• REQUEST
How many lines in the entries below contain the string "requires"? Reply with the number only.

• INFORMATION PROVIDED
= = = =

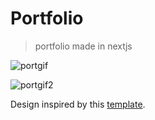 # Portfolio

> portfolio made in nextjs

![portgif](https://github.com/duanzin/portfolio/assets/115566934/7f95c339-3aec-4ca0-aef6-c492baf0d632)

![portgif2](https://github.com/duanzin/portfolio/assets/115566934/7e5511fa-be0b-497c-810f-2673ecd4e92c)


Design inspired by this [template](https://reactjsexample.com/a-simple-portfolio-page-created-with-react/).

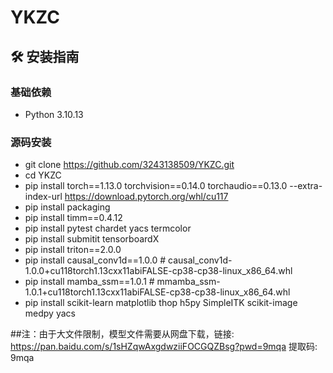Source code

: # YKZC

## 🛠️ 安装指南

### 基础依赖
- Python 3.10.13



### 源码安装
- git clone https://github.com/3243138509/YKZC.git
- cd YKZC
- pip install torch==1.13.0 torchvision==0.14.0 torchaudio==0.13.0 --extra-index-url https://download.pytorch.org/whl/cu117
- pip install packaging
- pip install timm==0.4.12
- pip install pytest chardet yacs termcolor
- pip install submitit tensorboardX
- pip install triton==2.0.0
- pip install causal_conv1d==1.0.0  # causal_conv1d-1.0.0+cu118torch1.13cxx11abiFALSE-cp38-cp38-linux_x86_64.whl
- pip install mamba_ssm==1.0.1  # mmamba_ssm-1.0.1+cu118torch1.13cxx11abiFALSE-cp38-cp38-linux_x86_64.whl
- pip install scikit-learn matplotlib thop h5py SimpleITK scikit-image medpy yacs


##注：由于大文件限制，模型文件需要从网盘下载，链接: https://pan.baidu.com/s/1sHZqwAxgdwziiFOCGQZBsg?pwd=9mqa 提取码: 9mqa 
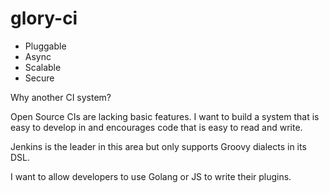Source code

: # glory-ci

* Pluggable
* Async
* Scalable
* Secure

Why another CI system?

Open Source CIs are lacking basic features. I want to build a system that is easy to develop in and encourages code that is easy to read and write.

Jenkins is the leader in this area but only supports Groovy dialects in its DSL.

I want to allow developers to use Golang or JS to write their plugins.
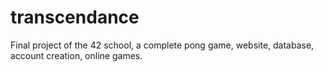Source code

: # transcendance

Final project of the 42 school, a complete pong game, website, database, account creation, online games.
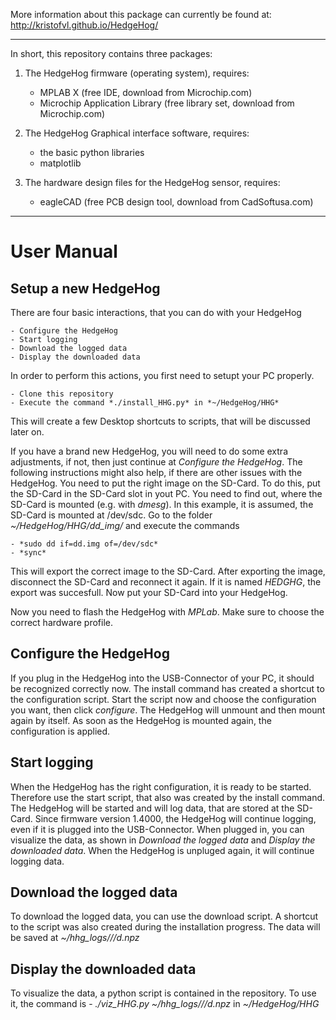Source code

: More information about this package can currently be found at:
 http://kristofvl.github.io/HedgeHog/ 

****************************************************************

In short, this repository contains three packages:

1. The HedgeHog firmware (operating system), requires:
    - MPLAB X (free IDE, download from Microchip.com)
    - Microchip Application Library (free library set, download 
      from Microchip.com)

2. The HedgeHog Graphical interface software, requires:
    - the basic python libraries
    - matplotlib

3. The hardware design files for the HedgeHog sensor, requires:
    - eagleCAD (free PCB design tool, download from 
      CadSoftusa.com)

****************************************************************

User Manual
===========

Setup a new HedgeHog
--------------------

There are four basic interactions, that you can do with your HedgeHog

	- Configure the HedgeHog
	- Start logging
	- Download the logged data
	- Display the downloaded data

In order to perform this actions, you first need to setupt your PC properly.

	- Clone this repository
	- Execute the command *./install_HHG.py* in *~/HedgeHog/HHG*

This will create a few Desktop shortcuts to scripts, that will be discussed later on.

If you have a brand new HedgeHog, you will need to do some extra adjustments, if not, then just continue at *Configure the HedgeHog*. The following instructions might also help, if there are other issues with the HedgeHog. You need to put the right image on the SD-Card. To do this, put the SD-Card in the SD-Card slot in yout PC. You need to find out, where the SD-Card is mounted (e.g. with *dmesg*). In this example, it is assumed, the SD-Card is mounted at /dev/sdc. Go to the folder *~/HedgeHog/HHG/dd_img/* and execute the commands

	- *sudo dd if=dd.img of=/dev/sdc*
	- *sync*

This will export the correct image to the SD-Card. After exporting the image, disconnect the SD-Card and reconnect it again. If it is named *HEDGHG*, the export was succesfull. Now put your SD-Card into your HedgeHog.

Now you need to flash the HedgeHog with *MPLab*. Make sure to choose the correct hardware profile.


Configure the HedgeHog
----------------------

If you plug in the HedgeHog into the USB-Connector of your PC, it should be recognized correctly now. The install command has created a shortcut to the configuration script. Start the script now and choose the configuration you want, then click *configure*. The HedgeHog will unmount and then mount again by itself. As soon as the HedgeHog is mounted again, the configuration is applied.


Start logging
-------------

When the HedgeHog has the right configuration, it is ready to be started. Therefore use the start script, that also was created by the install command. The HedgeHog will be started and will log data, that are stored at the SD-Card. 
Since firmware version 1.4000, the HedgeHog will continue logging, even if it is plugged into the USB-Connector. When plugged in, you can visualize the data, as shown in *Download the logged data* and *Display the downloaded data*. When the HedgeHog is unpluged again, it will continue logging data.


Download the logged data
------------------------

To download the logged data, you can use the download script. A shortcut to the script was also created during the installation progress. The data will be saved at *~/hhg_logs/<HHG device number>/<date>/d.npz*


Display the downloaded data
---------------------------

To visualize the data, a python script is contained in the repository. To use it, the command is
	- *./viz_HHG.py ~/hhg_logs/<HHG device number>/<date>/d.npz* in *~/HedgeHog/HHG*
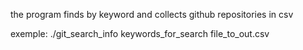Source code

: the program finds by keyword and collects github repositories in csv

exemple:
        ./git_search_info keywords_for_search file_to_out.csv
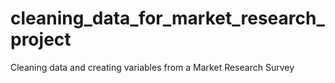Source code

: # cleaning_data_for_market_research_project
Cleaning data and creating variables from a Market Research Survey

= = = =

• REPLY TO THE TASK
3